◆ Your instructions: Go to the line in the entries below that holds "See Also: Procurement; Agency Rules" and repeat exactly from there through the line that holds "changing from an R3-2 District to an R6B", inclusive.

===

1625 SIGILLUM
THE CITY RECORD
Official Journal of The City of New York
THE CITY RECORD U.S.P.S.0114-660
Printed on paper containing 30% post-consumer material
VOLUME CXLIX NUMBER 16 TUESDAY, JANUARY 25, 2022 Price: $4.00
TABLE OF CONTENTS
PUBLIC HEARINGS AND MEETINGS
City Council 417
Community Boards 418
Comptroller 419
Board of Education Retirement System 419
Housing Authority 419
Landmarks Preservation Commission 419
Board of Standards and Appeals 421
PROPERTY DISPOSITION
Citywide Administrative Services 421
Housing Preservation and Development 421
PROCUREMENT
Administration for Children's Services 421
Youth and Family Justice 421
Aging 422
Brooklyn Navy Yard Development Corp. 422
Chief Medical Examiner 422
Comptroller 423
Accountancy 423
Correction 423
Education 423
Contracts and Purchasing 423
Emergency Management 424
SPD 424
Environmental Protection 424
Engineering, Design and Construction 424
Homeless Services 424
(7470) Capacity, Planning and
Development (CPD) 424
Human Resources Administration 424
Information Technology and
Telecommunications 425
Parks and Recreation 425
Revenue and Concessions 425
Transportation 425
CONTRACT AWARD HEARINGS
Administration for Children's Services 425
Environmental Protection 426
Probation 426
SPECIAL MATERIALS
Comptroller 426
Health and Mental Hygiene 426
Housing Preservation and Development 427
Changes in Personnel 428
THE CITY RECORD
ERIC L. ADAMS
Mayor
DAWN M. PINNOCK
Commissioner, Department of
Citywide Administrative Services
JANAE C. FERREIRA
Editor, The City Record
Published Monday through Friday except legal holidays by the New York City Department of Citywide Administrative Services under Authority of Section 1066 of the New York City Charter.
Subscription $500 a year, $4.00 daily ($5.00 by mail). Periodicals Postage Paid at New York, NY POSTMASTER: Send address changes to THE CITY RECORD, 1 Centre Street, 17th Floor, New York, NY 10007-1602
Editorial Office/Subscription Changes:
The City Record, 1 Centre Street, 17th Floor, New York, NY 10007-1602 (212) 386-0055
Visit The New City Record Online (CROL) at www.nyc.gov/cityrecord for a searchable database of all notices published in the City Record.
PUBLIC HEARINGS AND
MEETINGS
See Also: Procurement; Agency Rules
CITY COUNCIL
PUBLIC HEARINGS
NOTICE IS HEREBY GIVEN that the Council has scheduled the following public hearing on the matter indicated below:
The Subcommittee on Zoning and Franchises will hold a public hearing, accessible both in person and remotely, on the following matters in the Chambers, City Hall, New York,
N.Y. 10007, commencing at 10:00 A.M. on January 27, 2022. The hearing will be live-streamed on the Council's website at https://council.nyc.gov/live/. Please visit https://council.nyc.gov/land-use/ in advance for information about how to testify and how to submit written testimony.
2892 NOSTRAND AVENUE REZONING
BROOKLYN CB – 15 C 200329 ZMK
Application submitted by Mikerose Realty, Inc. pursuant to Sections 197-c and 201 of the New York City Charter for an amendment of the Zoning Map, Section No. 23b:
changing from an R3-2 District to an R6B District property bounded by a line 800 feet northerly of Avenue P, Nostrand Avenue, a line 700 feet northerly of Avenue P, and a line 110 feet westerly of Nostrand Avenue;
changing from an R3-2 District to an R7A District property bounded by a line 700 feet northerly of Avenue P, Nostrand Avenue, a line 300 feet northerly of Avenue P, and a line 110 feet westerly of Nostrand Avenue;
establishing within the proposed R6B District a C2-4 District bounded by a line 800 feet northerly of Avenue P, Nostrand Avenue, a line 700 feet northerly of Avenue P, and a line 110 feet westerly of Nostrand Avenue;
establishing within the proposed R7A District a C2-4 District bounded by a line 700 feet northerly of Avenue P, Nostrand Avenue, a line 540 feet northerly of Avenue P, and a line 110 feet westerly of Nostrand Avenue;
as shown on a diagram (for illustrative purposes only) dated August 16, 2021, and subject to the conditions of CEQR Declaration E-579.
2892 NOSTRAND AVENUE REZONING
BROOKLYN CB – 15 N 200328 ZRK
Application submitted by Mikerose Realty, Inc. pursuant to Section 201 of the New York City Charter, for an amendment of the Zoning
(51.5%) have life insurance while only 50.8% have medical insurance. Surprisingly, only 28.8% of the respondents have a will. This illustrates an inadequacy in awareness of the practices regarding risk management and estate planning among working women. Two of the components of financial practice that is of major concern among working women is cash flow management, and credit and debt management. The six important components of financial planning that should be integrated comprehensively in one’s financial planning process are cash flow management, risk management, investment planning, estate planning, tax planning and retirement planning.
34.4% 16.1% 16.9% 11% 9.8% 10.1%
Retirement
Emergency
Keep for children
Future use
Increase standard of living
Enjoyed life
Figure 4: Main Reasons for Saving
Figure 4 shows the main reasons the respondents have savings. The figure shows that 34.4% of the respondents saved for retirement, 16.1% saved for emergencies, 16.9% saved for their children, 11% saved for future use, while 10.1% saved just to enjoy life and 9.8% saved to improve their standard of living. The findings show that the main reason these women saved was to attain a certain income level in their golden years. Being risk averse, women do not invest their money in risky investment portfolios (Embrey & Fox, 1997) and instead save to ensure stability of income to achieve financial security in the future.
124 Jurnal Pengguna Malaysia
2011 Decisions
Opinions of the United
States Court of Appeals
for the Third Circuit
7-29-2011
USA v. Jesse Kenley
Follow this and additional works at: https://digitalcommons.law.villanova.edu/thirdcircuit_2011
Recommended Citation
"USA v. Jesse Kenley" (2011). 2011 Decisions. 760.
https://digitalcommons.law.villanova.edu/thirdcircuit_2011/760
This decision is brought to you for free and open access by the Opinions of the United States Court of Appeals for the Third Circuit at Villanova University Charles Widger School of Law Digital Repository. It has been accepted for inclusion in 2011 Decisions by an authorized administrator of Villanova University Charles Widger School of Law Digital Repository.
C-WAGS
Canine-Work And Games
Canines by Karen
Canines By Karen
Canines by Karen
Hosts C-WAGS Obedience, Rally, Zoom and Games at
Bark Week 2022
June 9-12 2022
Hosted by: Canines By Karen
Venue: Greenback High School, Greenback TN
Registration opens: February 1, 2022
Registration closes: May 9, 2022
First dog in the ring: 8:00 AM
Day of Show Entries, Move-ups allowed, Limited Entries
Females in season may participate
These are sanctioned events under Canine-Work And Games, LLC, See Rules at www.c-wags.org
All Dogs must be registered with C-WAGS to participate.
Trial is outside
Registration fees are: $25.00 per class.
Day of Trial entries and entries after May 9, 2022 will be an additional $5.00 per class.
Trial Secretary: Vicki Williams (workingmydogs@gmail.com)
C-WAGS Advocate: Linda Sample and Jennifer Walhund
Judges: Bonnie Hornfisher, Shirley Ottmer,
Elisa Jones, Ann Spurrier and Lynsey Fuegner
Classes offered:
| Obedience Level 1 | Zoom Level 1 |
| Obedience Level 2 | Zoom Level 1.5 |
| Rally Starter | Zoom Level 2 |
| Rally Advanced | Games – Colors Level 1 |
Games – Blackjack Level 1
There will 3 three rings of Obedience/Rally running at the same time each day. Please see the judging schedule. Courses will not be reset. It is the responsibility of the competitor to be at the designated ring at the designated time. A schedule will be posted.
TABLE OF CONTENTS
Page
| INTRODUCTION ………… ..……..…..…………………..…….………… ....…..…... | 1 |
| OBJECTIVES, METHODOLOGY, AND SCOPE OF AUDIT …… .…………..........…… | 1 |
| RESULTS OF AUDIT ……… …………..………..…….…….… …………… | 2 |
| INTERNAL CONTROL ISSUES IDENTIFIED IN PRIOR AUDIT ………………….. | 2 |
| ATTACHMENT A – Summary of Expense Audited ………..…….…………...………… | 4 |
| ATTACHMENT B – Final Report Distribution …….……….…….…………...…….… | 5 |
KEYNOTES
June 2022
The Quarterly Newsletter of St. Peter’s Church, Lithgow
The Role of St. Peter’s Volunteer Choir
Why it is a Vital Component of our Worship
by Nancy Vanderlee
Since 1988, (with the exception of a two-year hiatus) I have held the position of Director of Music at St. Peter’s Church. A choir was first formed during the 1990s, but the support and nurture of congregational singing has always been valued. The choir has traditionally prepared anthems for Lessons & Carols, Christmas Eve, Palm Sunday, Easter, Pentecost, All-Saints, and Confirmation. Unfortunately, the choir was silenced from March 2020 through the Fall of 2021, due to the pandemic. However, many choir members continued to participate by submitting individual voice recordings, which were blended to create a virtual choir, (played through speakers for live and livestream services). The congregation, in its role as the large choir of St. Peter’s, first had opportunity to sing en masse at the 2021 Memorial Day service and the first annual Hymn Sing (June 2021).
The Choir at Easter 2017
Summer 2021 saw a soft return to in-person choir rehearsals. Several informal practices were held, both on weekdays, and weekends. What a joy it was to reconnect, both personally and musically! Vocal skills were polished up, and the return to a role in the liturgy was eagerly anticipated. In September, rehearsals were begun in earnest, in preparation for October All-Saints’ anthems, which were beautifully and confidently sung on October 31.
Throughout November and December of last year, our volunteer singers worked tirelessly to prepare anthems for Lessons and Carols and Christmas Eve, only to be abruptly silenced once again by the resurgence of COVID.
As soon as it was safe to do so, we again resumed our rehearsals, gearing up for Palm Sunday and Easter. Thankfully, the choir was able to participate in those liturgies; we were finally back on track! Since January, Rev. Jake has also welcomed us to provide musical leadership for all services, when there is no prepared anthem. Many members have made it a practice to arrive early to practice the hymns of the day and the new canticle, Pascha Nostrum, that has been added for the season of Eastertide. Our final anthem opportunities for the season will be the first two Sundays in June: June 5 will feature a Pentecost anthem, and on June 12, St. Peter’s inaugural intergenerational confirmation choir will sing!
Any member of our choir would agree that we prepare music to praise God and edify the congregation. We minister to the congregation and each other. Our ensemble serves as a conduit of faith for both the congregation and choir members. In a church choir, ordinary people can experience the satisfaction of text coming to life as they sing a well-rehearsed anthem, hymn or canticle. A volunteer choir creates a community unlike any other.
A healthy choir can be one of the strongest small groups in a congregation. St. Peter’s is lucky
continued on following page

===

◆ Output of the task:
See Also: Procurement; Agency Rules
CITY COUNCIL
PUBLIC HEARINGS
NOTICE IS HEREBY GIVEN that the Council has scheduled the following public hearing on the matter indicated below:
The Subcommittee on Zoning and Franchises will hold a public hearing, accessible both in person and remotely, on the following matters in the Chambers, City Hall, New York,
N.Y. 10007, commencing at 10:00 A.M. on January 27, 2022. The hearing will be live-streamed on the Council's website at https://council.nyc.gov/live/. Please visit https://council.nyc.gov/land-use/ in advance for information about how to testify and how to submit written testimony.
2892 NOSTRAND AVENUE REZONING
BROOKLYN CB – 15 C 200329 ZMK
Application submitted by Mikerose Realty, Inc. pursuant to Sections 197-c and 201 of the New York City Charter for an amendment of the Zoning Map, Section No. 23b:
changing from an R3-2 District to an R6B District property bounded by a line 800 feet northerly of Avenue P, Nostrand Avenue, a line 700 feet northerly of Avenue P, and a line 110 feet westerly of Nostrand Avenue;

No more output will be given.